Votre tâche =
Recopiez sans rien changer le passage du texte sur Berthollet et l'eau de Javel, ci-dessous, qui va de « BERTHOLLET ET L'EAU » jusqu'à « détersives et antiseptiques. » inclus.

Texte source =
# # # #

LOUIS XVI, LES ARTS ET LES SCIENCES

 

BERTHOLLET ET L'EAU DE JAVEL

Directeur des teintures à la "Manufacture pour les acides et les minéraux", sis au lieu-dit le "Moulin de Javelle", le chimiste Claude Louis Berthollet observe avec grand intérêt les lavandières étendant leur linge sur le pré. En 1789, il va mettre au point un nouveau produit qui va permettre de blanchir les toiles même par grand vent et par temps de pluie. C'est l'eau de Javel, dont on va bientôt découvrir qu'elle n'a pas seulement un pouvoir décolorant, mais aussi des vertus détersives et antiseptiques.

Claude Louis BertholletAu XVIIIème siècle, on utilise toujours les méthodes ancestrale pour blanchir, du point de vue esthétique et hygiénique, les rudes toiles écrues de chanvre, de lin ou de coton. Après les avoir soigneusement lavées, on les étend dans les prés pour qu'elles sèchent en plein air et soient exposées de longues heures aux rayons du soleil. Mais qu'il vente ou qu'il pleuve et tout est à recommencer. En outre, ce procédé empirique exige de disposer de beaucoup d'espace et demande un temps infini.

En 1777, le bourgeois Jean Baptiste Peeters et le chimiste Léonard Alban fondent la "Manufacture pour les acides et les minéraux". L'entreprise est implantée au sud de Paris, dans la plaine de Grenelle, sur la rive gauche de la Seine, au lieu-dit le "Moulin de Javelle", où sont bientôt édifiées les premières maisons du petit village de Javel (aujourd'hui dans le quinzième arrondissement de Paris), qui dépend de la paroisse de Vanves. Bénéficiant de l'appui financier du frère du roi, le comte d'Artois, futur Charles X, elle produit de l'acide sulfurique, du vitriol et du blanc de plomb, destinés à l'orfèvrerie, à la fabrication de la monnaie, à la préparation des cuirs ou à l'impression des toiles. En 1785, le comte Claude Louis Berthollet, chimiste de son état y est nommé directeur des teintures et travaille à la mise au point d'un traitement blanchissant des textiles à partir d'une solution de chlore.
En observant les lavandières qui étendent leur linge sur l'herbe aux environs de la manufacture, Berthollet a l'idée de chercher à "imiter le procédé du blanchiment ordinaire". En laboratoire, il essaie de déterminer comment agissent la lumière, l'oxygène et le chlore. Il découvre ainsi les propriétés décolorantes du chlore et, avec son assistant, le sieur Bonjour, met au point une solution aqueuse contenant un mélange de chlorure et d'hypoclorite de potassium. En 1789, son produit est prêt, et il le baptise "liqueur de Javelle".

La "liqueur" élaborée par Berthollet connaît rapidement le succès et, bientôt, les Belges puis les Anglais l'adoptent. Devenue "l'eau de Javel", elle est couramment employée pour le blanchiment du linge. Mais déjà, Berthollet et ses confrères chimistes pressentent qu'elle peut aussi avoir une action antiseptique.
Dix ans après son apparition, le produit miracle est utilisé par certains médecins contre la "pourriture d'hôpital". Mais il faudra attendre le XIXème siècle pour que ses vertus antiseptiques soient réellement exploitées à travers des formules de plus en plus élaborées.

# # # #

Liste des données =
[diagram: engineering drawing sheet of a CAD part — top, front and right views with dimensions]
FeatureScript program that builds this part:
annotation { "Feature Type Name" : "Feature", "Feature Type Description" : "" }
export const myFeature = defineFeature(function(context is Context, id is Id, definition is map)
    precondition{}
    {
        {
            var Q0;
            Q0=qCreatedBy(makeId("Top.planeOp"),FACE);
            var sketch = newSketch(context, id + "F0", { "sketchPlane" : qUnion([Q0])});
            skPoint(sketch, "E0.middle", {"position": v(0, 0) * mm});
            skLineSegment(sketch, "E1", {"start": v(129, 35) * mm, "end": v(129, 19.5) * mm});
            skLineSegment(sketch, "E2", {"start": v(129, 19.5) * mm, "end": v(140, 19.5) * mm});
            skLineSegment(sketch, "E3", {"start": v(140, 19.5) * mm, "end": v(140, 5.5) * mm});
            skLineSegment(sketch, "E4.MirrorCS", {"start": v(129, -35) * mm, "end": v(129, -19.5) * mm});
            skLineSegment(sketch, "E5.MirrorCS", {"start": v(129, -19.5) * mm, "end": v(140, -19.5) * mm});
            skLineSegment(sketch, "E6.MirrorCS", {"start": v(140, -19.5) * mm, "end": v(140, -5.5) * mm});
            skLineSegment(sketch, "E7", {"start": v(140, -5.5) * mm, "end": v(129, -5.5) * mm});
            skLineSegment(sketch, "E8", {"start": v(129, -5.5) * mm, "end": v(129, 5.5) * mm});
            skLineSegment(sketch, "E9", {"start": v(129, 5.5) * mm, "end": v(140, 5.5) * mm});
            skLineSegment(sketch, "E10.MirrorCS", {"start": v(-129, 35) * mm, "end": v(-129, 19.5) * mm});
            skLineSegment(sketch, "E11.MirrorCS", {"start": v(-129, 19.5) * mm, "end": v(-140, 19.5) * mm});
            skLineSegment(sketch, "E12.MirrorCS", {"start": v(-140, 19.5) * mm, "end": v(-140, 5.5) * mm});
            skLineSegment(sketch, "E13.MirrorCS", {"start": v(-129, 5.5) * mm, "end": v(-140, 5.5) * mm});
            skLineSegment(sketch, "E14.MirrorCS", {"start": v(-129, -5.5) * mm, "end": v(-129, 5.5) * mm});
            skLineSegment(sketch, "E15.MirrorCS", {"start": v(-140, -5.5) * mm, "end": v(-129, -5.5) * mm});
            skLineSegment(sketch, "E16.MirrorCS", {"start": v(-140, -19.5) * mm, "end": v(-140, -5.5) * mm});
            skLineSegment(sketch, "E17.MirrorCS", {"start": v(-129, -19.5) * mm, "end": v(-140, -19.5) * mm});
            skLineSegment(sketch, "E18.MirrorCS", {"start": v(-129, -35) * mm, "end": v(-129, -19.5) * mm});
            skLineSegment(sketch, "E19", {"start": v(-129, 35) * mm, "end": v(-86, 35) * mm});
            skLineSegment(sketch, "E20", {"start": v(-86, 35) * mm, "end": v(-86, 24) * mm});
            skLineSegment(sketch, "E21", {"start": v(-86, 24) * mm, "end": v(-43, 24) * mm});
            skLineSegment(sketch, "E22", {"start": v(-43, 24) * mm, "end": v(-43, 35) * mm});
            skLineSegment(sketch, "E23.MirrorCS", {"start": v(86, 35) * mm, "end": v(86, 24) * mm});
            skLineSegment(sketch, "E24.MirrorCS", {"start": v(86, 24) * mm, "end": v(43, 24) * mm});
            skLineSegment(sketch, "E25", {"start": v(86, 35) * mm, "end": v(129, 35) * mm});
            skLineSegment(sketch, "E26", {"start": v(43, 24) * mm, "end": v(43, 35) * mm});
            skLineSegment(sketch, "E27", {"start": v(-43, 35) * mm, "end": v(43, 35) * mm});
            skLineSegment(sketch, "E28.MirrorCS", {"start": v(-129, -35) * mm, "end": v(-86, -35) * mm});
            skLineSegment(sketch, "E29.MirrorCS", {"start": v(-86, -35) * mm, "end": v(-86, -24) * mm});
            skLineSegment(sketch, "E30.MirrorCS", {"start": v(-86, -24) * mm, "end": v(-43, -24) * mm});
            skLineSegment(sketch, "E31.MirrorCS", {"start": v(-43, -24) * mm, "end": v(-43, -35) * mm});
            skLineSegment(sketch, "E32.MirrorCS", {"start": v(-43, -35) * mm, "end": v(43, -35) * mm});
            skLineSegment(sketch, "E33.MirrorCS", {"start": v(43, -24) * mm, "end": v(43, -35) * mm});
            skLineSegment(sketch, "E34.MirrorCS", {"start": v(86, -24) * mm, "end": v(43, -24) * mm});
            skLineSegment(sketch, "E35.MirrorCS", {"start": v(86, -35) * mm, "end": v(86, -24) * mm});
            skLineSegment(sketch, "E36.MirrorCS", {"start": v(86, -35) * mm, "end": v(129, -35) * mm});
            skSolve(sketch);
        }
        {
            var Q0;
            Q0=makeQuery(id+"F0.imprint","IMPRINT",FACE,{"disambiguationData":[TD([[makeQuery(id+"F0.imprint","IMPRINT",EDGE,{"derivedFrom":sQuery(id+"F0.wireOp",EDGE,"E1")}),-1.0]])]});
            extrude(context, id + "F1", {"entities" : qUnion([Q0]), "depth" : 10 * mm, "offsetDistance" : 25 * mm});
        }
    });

# # # #

Réponse =
BERTHOLLET ET L'EAU DE JAVEL

Directeur des teintures à la "Manufacture pour les acides et les minéraux", sis au lieu-dit le "Moulin de Javelle", le chimiste Claude Louis Berthollet observe avec grand intérêt les lavandières étendant leur linge sur le pré. En 1789, il va mettre au point un nouveau produit qui va permettre de blanchir les toiles même par grand vent et par temps de pluie. C'est l'eau de Javel, dont on va bientôt découvrir qu'elle n'a pas seulement un pouvoir décolorant, mais aussi des vertus détersives et antiseptiques.